The World Wildlife Fund estimates that 40.4 percent of global fish catches are made up of unwanted fish, dolphins, whales and birds that are killed by gillnets and trawlers every year. A new generation of innovators is hoping to reduce this yearly bycatch by building smarter fishing nets.
Local fishermen dump approximately 1 million tonnes of dead fish back into the Atlantic North Sea every year. This “bycatch” is often the result of hauls exceeding the European Union’s fishing quotas, but it is also due to unwanted creatures being caught up in the nets. They can be anything from fish too small for commercial sale to species too endangered to be legally retained. Most of them die in the process.
In 2008, the situation spurred Scotland’s Fisheries Minister, Richard Lochead, to tell a gathering of industry leaders, “I am appalled and frustrated at the scandalous level of waste and the economic and environmental madness discards represent. In what other industry would it be acceptable to throw away so much of what is produced?”
Bycatches have always been a part of the commercial fishing industry, but overfishing and other man-made risk factors have led some to rethink the old methods of doing business.
Dan Watson is a British designer. His invention, SafetyNet, allows younger fish to escape trawling nets while ensuring the mature ones stay inside. This selective trawling is achieved via fitted LED rings that blink to guide the smaller fish to openings in the net. A larger mesh panel in the bottom of the net also allows “nontarget” bottom-dwelling species to escape through bigger holes.
Unfortunately, just designing a better net is not enough. Watson’s net won the James Dyson design award in 2012, but getting fishermen to try his strange (and expensive) net has not been easy.
“The main focus has to be the fisherman,” Watson admits. “You have to build something the fisherman is going to use.”

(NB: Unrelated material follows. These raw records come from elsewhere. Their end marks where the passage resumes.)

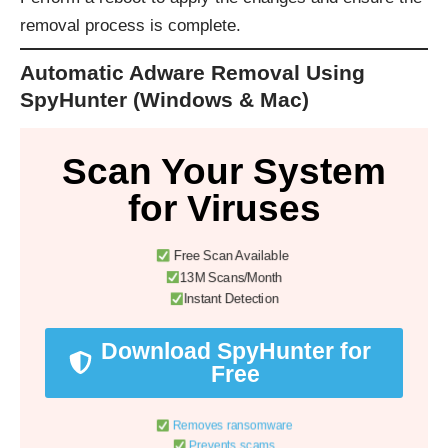
removal process is complete.
Automatic Adware Removal Using
SpyHunter (Windows & Mac)
Scan Your System
for Viruses
Free Scan Available
13M Scans/Month
Instant Detection
Download SpyHunter for
Free
Removes ransomware
Prevents scams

The World Wildlife Fund has tried to spur creative solutions to bycatch by sponsoring the International Smart Gear Competition, which offers much-needed capital to designers that can improve the fishing industry.
John Wang, a researcher with the Joint Institute for Marine and Atmospheric Research and fisheries research ecologist at the National Oceanic and Atmospheric Administration, was part of one Smart Gear team that used reformatted LED lights to guide turtles away from fishing nets. Wang’s team was able to reduce bycatch by 60 percent during trials in Mexico, Peru and Indonesia.
Christopher Brown, a fisherman and board president of the Seafood Harvesters of America, has also designed a net that reduces bycatch. Intended for catching squid, this net contains an escape route for bottom-dwelling fish like flounder. “We need to look at things entirely differently than we have in the last 30 years,” he says. “It’s a matter of enlightened self-interest.”
That self-interest includes preserving fishing populations, not only for food but also for the good of the ocean ecosystem. Experts warn that, if commercial fishing trends continue, fish could virtually disappear from the oceans by 2050.